In 2011, Minus Space exhibited a collection of vintage issues of Life (magazine) representing the magazine's historical coverage of modern art, including the 1949 article, “Jackson Pollock: Is he the greatest living painter in the United States?,” alongside works by the artist Loren Munk addressing both the history of New York School (art) and the field of art criticism.

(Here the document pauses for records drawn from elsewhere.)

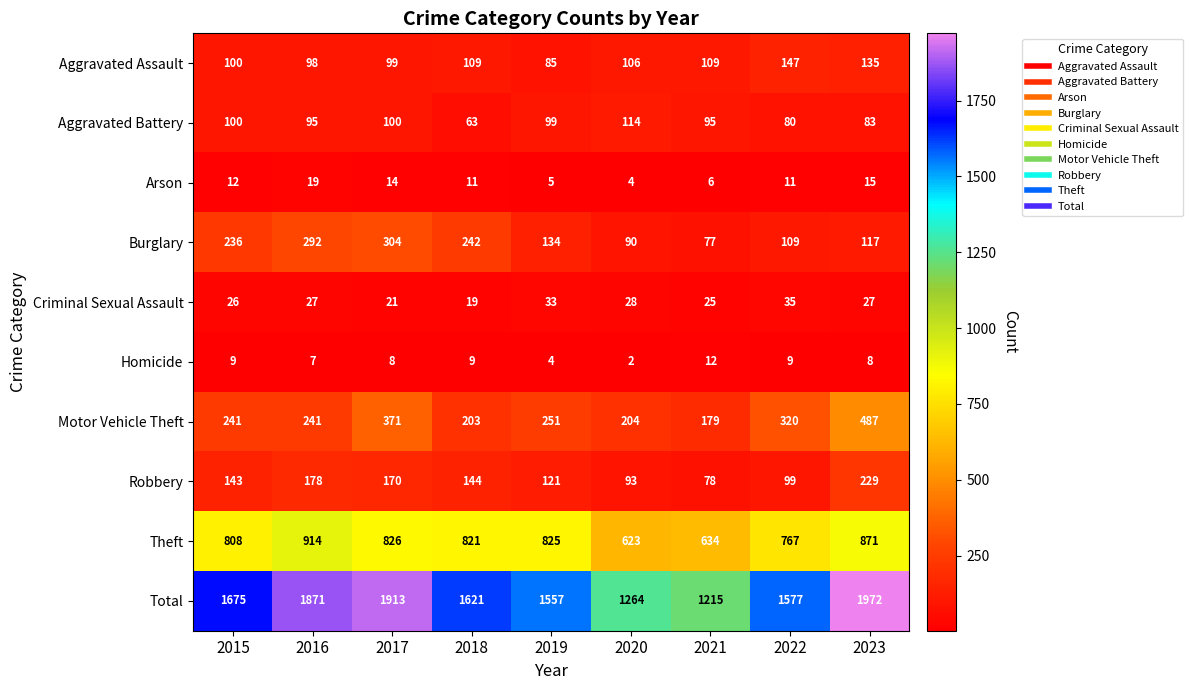

What is the difference between the Aggravated Assault values at 2020 and 2019?

21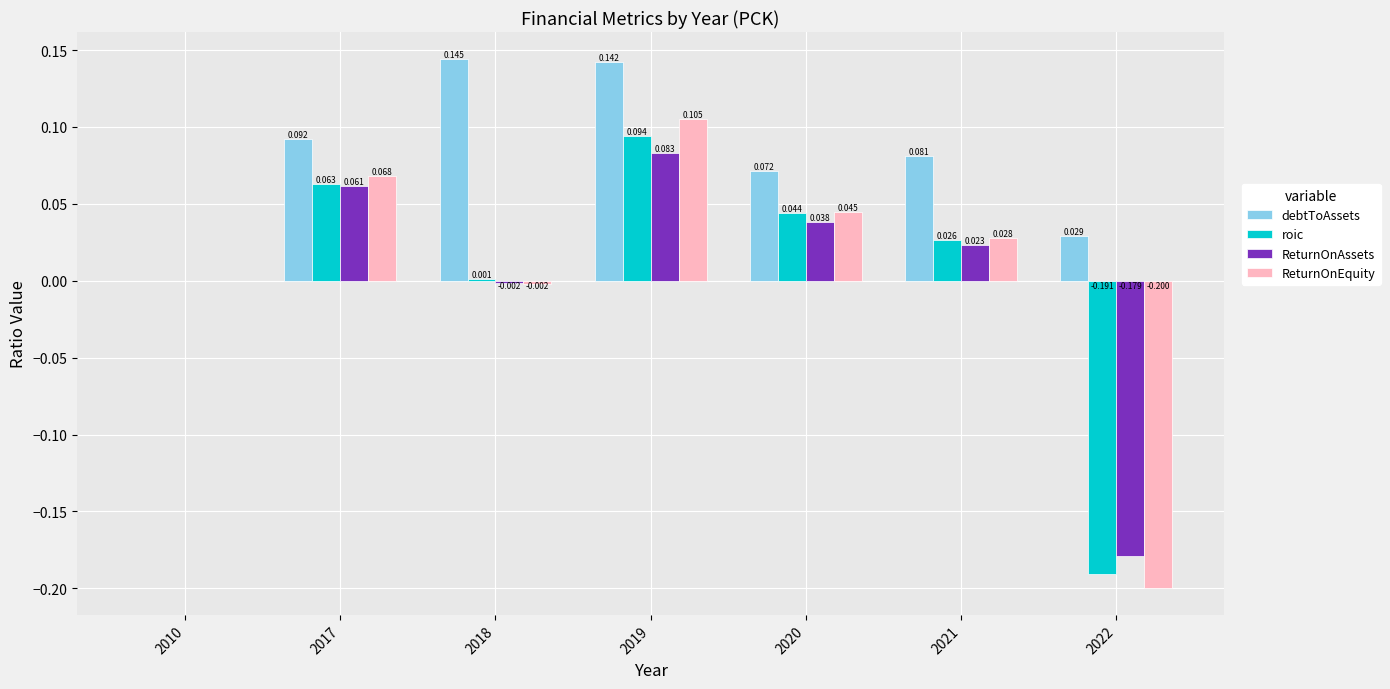

How many positive values does the debtToAssets series have?

6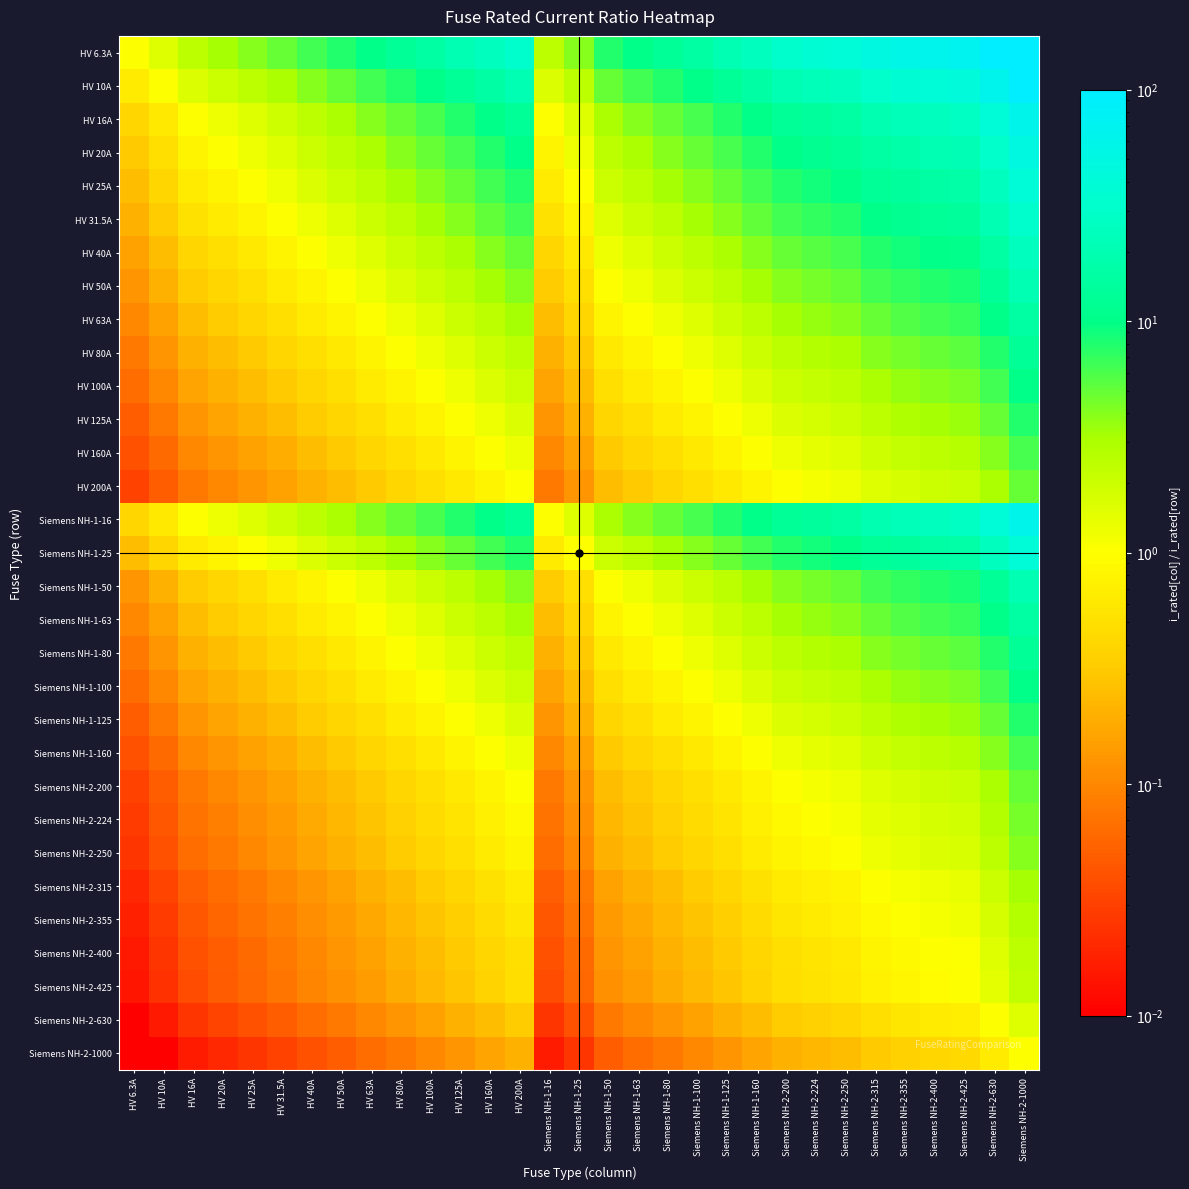

How many distinct data groups are displayed?

31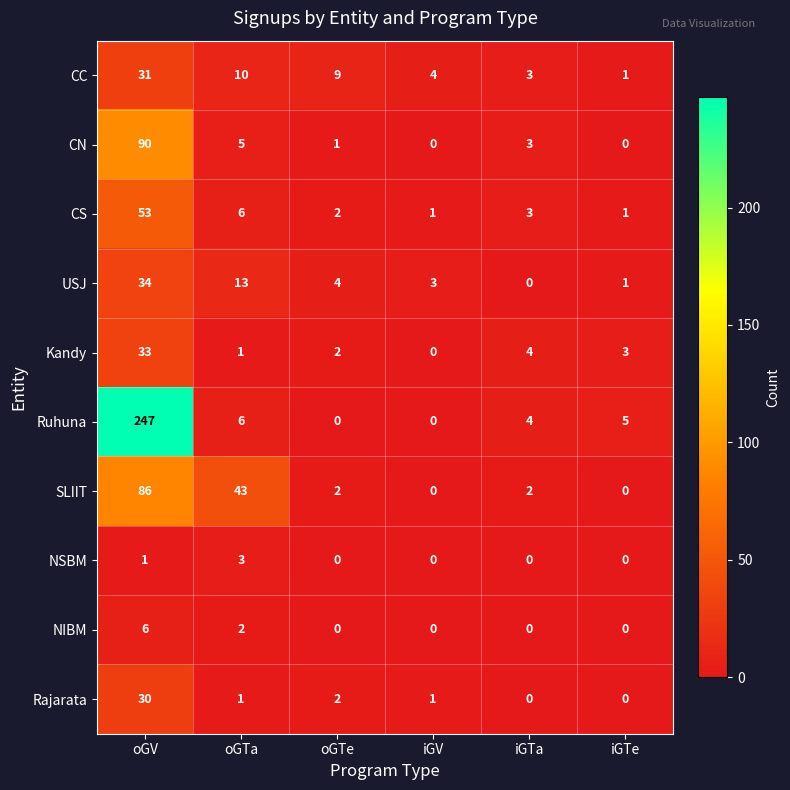

What is the spread (max minus min) of values at iGV?

4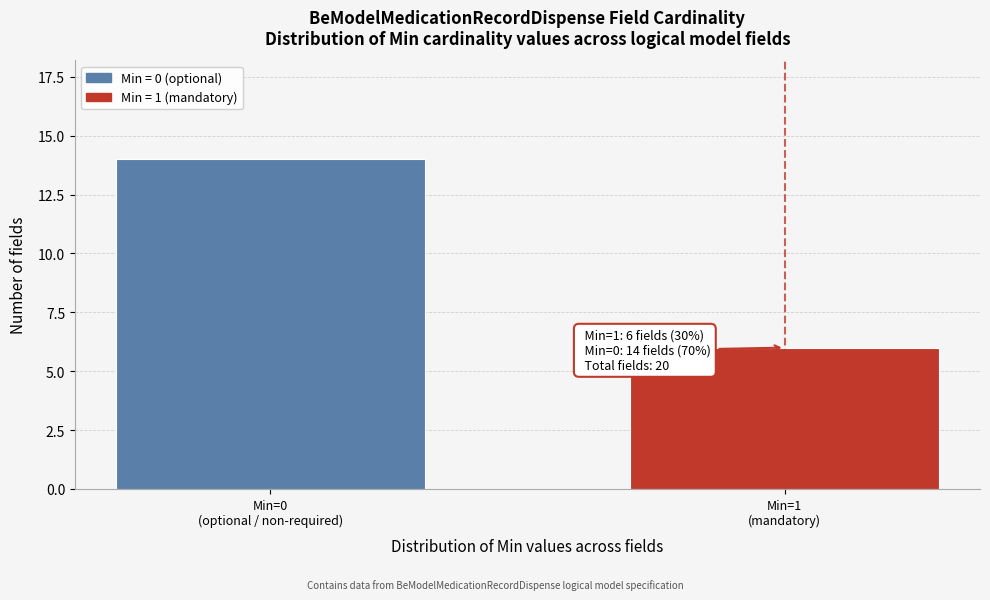

Reading left to right, extract all data points from this chart.

14	6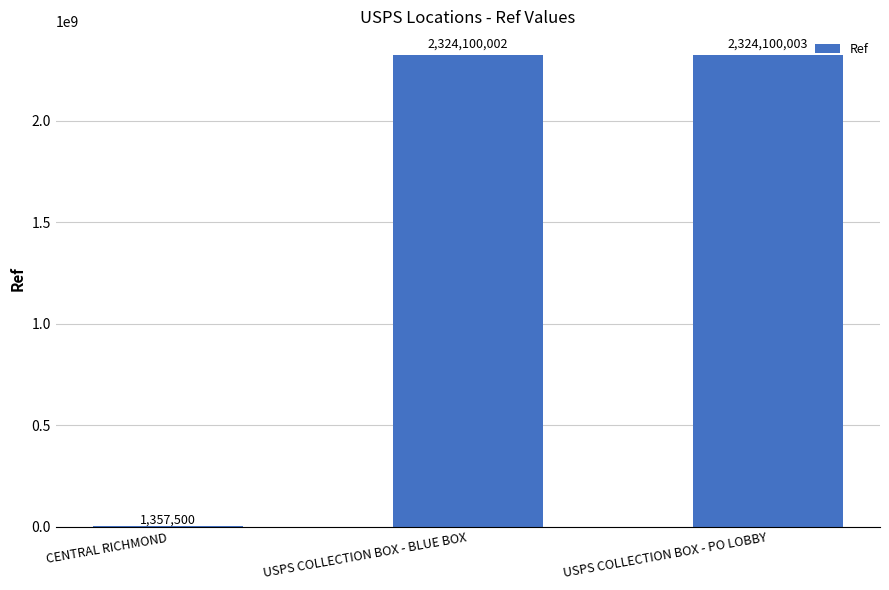

Which has a higher value, USPS COLLECTION BOX - BLUE BOX or CENTRAL RICHMOND?

USPS COLLECTION BOX - BLUE BOX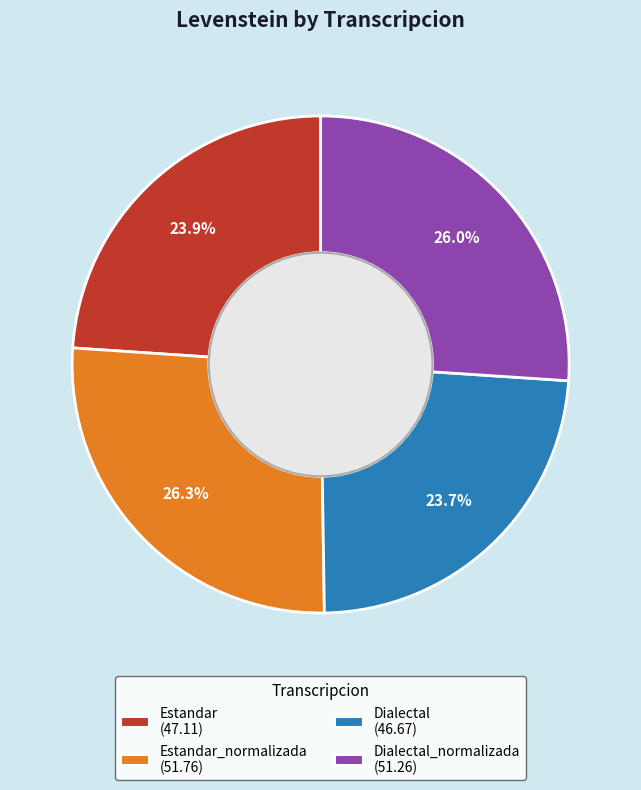

Is there a majority slice in this chart?

No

In 2013, Minus Space organized, in collaboration with artist John Zinsser, a large survey exhibition examining the history and legacy of gallerist Julian Pretto (1945-1995) and his downtown New York galleries, active during the mid-1970s through the mid-1990s. The exhibition featured the work of more than 40 national and international artists in an array of different media, including painting, drawing, sculpture, installation, video, and poetry.

==Artists==
Represented artists and estates:

- Roberta Allen
- Hartmut Böhm
- Sharon Brant
- Michael Brennan
- Bibi Calderaro
- Vincent Como
- Mark Dagley
- Julian Dashper
- Gabriele Evertz
- Linda Francis
- Cris Gianakos
- Daniel Göttin
- Julio Grinblatt
- Lynne Harlow

- Gilbert Hsiao
- Ward Jackson
- Kyle Jenkins
- Russell Maltz
- John Nixon
- Carrie Pollack
- Leslie Roberts
- Michael Rouillard
- Erik Saxon
- Robert Swain
- Tilman
- Li Trincere
- Jan van der Ploeg
- Sanford Wurmfeld

Minus Space has also exhibited work by Josef Albers, Rene Pierre Allain, Taka Amano, Carl Andre, Stephen Antonakos, Robert Barry (artist), Tom Brazelton, Farrell Brickhouse, Rosemarie Castoro, Peter Downsbrough, Kathy Drasher, Anoka Faruqee, Gail Fitzgerald, Suzan Frecon, Michelle Grabner, Christian Haub, Nancy Haynes, Marcia Hafif, Betsy Kaufman, Melissa Kretschmer, Gary Lang, Ellen Lanyon, Christopher Lea, Julian Lethbridge, Daniel Levine, Sol LeWitt, Tom Martinelli, Douglas Melini, Gregory Montreuil, Olivier Mosset, Victoria Munro, Mary Obering, Antonella Piemontese, Donald Powley, Lucio Pozzi, Daniel Reynolds, Stephen Rosenthal, Michael Scott, DM Simons, Phil Sims, Cary Smith, Ted Stamm, Steven Steinman, Ted Victoria, Merrill Wagner, Oliver Wasow, Stephen Westfall. Robert Yasuda, and John Zinsser

==Presence online==
Minus Space has a space on the internet enabling it to collaborate with other institutions. The web site has an online log that functions as a web portal for information on exhibitions of reductive art internationally. There is also a comprehensive directory of related web sites for reductive art including galleries, museums and related publications, a directory of artists affiliated with Minus Space, and also artist interviews.

Minus Space maintains a comprehensive chronology of reductive and concept-based art. The chronology includes major events, exhibitions, and writings in the development of reductive and concept-based art in Europe, South and North America from 1800 to date.